> [PAGE]
——
Search code examples
rstringcsvstrsplit

How to get empty last elements from strsplit() in R?


I need to process some data that are mostly csv. The problem is that R ignores the comma if it comes at the end of a line (e.g., the one that comes after 3 in the example below).

> strsplit("1,2,3,", ",")
[[1]]
[1] "1" "2" "3"

I'd like it to be read in as [1] "1" "2" "3" NA instead. How can I do this? Thanks.


Solution

  • Here are a couple ideas

    scan(text="1,2,3,", sep=",", quiet=TRUE)
    #[1]  1  2  3 NA
    
    unlist(read.csv(text="1,2,3,", header=FALSE), use.names=FALSE)
    #[1]  1  2  3 NA
    

    Those both return integer vectors. You can wrap as.character around either of them to get the exact output you show in the Question:

    as.character(scan(text="1,2,3,", sep=",", quiet=TRUE))
    #[1] "1" "2" "3" NA 
    

    Or, you could specify what="character" in scan, or colClasses="character" in read.csv for slightly different output

    scan(text="1,2,3,", sep=",", quiet=TRUE, what="character")
    #[1] "1" "2" "3" "" 
    
    unlist(read.csv(text="1,2,3,", header=FALSE, colClasses="character"), use.names=FALSE)
    #[1] "1" "2" "3" "" 
    

    You could also specify na.strings="" along with colClasses="character"

    unlist(read.csv(text="1,2,3,", header=FALSE, colClasses="character", na.strings=""), 
           use.names=FALSE)
    #[1] "1" "2" "3" NA
——
> [REQUESTS]
a) In the strsplit thread, reproduce word for word the part that opens with the words containing "I need to process" and closes with "the example below).".
b) Answer these questions about the strsplit thread.
(i) What output does strsplit("1,2,3,", ",") give in the first code listing?
(ii) What type of vectors do the first two suggested calls return?
(iii) Which argument, used along with colClasses="character" in read.csv, makes the last element NA?
The data that comes next is separate from the strsplit thread.
——
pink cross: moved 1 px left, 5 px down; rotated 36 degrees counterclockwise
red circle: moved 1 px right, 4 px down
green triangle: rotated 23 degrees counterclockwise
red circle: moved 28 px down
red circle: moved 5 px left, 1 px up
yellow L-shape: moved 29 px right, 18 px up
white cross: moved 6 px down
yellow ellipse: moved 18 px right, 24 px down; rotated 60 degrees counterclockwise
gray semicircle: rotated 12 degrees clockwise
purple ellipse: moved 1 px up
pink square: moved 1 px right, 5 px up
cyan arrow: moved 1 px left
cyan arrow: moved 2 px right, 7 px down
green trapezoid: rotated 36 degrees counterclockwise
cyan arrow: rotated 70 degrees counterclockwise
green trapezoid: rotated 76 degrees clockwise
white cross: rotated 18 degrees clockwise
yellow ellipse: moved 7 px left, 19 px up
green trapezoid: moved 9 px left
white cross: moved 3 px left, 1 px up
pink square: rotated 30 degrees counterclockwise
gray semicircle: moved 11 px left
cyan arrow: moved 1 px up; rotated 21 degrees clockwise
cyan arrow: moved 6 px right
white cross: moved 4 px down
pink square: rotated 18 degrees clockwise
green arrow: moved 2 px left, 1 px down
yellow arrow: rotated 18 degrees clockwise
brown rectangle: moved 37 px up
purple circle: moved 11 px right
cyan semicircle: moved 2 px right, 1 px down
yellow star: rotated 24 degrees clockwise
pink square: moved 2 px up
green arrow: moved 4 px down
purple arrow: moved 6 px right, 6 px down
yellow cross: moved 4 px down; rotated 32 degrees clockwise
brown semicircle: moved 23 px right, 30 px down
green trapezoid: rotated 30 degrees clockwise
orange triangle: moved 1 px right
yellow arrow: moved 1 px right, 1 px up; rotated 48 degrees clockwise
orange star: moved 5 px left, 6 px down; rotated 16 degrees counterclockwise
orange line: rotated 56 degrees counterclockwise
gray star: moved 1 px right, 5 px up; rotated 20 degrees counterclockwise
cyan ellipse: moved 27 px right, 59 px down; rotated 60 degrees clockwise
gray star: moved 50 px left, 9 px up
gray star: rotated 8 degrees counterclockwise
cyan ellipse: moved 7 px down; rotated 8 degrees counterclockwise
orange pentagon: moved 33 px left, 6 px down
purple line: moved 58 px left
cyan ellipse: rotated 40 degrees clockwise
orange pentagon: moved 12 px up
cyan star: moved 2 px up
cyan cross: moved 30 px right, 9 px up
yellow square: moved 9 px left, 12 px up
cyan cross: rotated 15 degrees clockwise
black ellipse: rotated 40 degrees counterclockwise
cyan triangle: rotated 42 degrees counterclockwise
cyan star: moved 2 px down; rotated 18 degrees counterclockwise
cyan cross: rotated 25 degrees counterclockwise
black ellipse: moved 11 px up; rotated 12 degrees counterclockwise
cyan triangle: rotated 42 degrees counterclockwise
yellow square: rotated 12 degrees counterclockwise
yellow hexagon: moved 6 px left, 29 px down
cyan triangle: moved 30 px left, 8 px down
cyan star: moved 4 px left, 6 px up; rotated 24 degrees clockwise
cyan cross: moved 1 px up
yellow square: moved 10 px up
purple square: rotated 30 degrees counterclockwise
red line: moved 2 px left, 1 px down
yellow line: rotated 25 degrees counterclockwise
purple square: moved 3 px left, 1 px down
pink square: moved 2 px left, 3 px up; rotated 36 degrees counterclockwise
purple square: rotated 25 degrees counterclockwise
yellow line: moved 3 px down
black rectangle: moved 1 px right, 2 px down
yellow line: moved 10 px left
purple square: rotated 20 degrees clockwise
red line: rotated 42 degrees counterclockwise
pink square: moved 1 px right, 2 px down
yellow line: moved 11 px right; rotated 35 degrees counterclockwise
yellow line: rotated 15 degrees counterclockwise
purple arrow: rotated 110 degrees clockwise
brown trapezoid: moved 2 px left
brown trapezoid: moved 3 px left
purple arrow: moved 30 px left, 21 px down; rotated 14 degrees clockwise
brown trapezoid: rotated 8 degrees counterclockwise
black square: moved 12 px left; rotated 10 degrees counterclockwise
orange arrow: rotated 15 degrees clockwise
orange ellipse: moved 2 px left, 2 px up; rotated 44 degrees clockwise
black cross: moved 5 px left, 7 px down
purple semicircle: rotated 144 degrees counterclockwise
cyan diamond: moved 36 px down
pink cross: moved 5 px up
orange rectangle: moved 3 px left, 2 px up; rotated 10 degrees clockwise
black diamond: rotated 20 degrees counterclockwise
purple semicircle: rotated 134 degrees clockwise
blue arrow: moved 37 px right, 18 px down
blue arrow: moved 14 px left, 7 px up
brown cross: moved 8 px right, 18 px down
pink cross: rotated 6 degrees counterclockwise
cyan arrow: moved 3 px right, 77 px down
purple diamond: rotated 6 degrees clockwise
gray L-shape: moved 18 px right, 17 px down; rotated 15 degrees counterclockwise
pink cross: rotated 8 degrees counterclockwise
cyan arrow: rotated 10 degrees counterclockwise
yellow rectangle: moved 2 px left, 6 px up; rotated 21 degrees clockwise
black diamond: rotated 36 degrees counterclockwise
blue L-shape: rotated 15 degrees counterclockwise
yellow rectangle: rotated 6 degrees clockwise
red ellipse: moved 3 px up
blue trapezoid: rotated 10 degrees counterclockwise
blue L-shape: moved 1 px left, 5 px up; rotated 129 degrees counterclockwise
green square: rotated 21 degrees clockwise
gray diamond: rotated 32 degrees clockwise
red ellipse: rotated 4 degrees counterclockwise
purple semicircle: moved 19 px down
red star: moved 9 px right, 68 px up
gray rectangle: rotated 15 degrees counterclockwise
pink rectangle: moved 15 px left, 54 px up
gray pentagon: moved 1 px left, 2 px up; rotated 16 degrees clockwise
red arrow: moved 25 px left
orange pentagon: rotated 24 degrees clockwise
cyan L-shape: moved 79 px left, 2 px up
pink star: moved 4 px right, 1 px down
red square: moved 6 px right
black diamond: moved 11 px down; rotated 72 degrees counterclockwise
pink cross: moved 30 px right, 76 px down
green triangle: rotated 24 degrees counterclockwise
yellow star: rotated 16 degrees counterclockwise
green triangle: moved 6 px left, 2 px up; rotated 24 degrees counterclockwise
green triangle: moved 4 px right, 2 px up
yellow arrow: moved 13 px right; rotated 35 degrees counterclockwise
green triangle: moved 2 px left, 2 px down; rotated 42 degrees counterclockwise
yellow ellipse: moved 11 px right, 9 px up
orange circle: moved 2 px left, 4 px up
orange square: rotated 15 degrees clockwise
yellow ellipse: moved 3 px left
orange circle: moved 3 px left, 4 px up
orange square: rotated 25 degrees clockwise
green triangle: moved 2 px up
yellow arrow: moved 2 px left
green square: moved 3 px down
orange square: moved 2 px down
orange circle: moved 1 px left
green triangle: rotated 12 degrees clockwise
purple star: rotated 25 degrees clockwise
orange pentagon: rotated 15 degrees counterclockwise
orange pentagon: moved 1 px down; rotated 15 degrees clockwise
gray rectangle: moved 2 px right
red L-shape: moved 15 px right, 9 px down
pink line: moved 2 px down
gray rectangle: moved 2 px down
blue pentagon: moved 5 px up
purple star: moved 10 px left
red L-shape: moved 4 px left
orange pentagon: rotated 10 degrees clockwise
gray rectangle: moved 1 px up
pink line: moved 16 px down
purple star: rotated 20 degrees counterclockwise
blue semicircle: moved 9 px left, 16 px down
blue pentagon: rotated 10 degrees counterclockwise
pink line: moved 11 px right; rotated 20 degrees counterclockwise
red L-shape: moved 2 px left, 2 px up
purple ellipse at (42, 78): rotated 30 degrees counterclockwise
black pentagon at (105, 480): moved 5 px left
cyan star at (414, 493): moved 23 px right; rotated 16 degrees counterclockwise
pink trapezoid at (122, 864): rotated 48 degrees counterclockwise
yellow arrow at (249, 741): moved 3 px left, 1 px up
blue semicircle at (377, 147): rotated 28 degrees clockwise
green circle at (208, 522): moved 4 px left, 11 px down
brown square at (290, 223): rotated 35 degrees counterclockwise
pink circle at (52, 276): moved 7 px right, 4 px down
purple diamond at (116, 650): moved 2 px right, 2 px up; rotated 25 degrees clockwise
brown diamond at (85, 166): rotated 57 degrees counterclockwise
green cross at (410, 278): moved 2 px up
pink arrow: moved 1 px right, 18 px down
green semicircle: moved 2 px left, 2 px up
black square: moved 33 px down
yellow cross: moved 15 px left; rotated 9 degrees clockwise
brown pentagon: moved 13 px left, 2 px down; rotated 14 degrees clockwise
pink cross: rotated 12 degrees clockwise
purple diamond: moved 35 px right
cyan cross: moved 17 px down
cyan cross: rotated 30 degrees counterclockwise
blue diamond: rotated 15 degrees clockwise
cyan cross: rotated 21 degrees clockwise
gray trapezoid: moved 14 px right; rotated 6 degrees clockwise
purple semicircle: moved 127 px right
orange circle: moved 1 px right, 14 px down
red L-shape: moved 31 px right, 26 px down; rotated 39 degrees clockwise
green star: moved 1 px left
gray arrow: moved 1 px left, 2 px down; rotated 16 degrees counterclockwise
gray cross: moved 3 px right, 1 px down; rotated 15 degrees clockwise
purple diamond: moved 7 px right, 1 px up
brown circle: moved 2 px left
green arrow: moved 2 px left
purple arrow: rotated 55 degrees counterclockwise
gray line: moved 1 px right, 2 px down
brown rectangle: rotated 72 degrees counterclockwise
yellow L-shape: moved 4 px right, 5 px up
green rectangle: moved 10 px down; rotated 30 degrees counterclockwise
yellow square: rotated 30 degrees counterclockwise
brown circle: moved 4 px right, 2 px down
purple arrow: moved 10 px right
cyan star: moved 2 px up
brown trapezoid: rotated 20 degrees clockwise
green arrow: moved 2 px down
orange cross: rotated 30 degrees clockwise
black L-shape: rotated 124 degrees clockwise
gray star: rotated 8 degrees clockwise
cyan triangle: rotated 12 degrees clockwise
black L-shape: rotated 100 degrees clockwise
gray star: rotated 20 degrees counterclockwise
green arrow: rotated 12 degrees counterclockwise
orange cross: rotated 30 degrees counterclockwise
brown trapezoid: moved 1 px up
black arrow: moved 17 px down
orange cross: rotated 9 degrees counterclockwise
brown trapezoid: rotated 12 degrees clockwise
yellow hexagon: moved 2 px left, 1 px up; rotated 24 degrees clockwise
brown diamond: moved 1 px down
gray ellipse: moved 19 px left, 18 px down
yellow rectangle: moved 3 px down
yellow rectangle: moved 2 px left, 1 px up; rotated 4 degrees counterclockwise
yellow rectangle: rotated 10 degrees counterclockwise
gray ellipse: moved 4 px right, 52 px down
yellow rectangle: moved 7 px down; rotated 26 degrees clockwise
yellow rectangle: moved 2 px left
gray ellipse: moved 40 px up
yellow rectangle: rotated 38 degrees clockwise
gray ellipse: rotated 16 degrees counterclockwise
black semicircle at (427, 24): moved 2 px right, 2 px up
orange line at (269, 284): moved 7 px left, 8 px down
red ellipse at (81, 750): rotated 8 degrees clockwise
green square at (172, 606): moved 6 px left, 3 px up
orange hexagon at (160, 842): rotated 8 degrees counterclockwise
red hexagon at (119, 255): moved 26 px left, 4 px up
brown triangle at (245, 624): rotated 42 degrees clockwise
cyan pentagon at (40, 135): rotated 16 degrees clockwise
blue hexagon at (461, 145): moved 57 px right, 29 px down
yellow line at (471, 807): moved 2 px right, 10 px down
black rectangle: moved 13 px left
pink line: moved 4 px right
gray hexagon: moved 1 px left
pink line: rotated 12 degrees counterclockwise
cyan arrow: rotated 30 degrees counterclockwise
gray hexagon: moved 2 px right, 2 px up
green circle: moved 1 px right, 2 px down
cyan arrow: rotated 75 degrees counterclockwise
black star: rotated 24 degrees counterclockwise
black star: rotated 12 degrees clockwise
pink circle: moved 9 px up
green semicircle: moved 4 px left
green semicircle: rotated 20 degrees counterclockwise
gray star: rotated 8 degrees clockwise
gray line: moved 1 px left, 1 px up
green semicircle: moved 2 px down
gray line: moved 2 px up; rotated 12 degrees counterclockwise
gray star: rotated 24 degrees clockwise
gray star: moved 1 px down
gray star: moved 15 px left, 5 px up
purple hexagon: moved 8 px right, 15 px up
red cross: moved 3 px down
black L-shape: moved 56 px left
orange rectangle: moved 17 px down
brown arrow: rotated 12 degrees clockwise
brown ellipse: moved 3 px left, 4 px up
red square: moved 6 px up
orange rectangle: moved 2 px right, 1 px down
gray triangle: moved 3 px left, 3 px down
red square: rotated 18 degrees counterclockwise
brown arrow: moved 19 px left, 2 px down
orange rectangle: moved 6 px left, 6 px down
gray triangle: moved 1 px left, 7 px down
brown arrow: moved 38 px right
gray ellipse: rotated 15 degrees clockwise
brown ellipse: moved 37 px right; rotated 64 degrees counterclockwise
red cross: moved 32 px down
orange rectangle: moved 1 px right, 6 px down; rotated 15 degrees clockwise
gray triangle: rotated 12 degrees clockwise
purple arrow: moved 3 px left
——
> [RESPONSES]
a)
I need to process some data that are mostly csv. The problem is that R ignores the comma if it comes at the end of a line (e.g., the one that comes after 3 in the example below).

b)
(i) [1] "1" "2" "3"
(ii) Integer vectors.
(iii) na.strings=""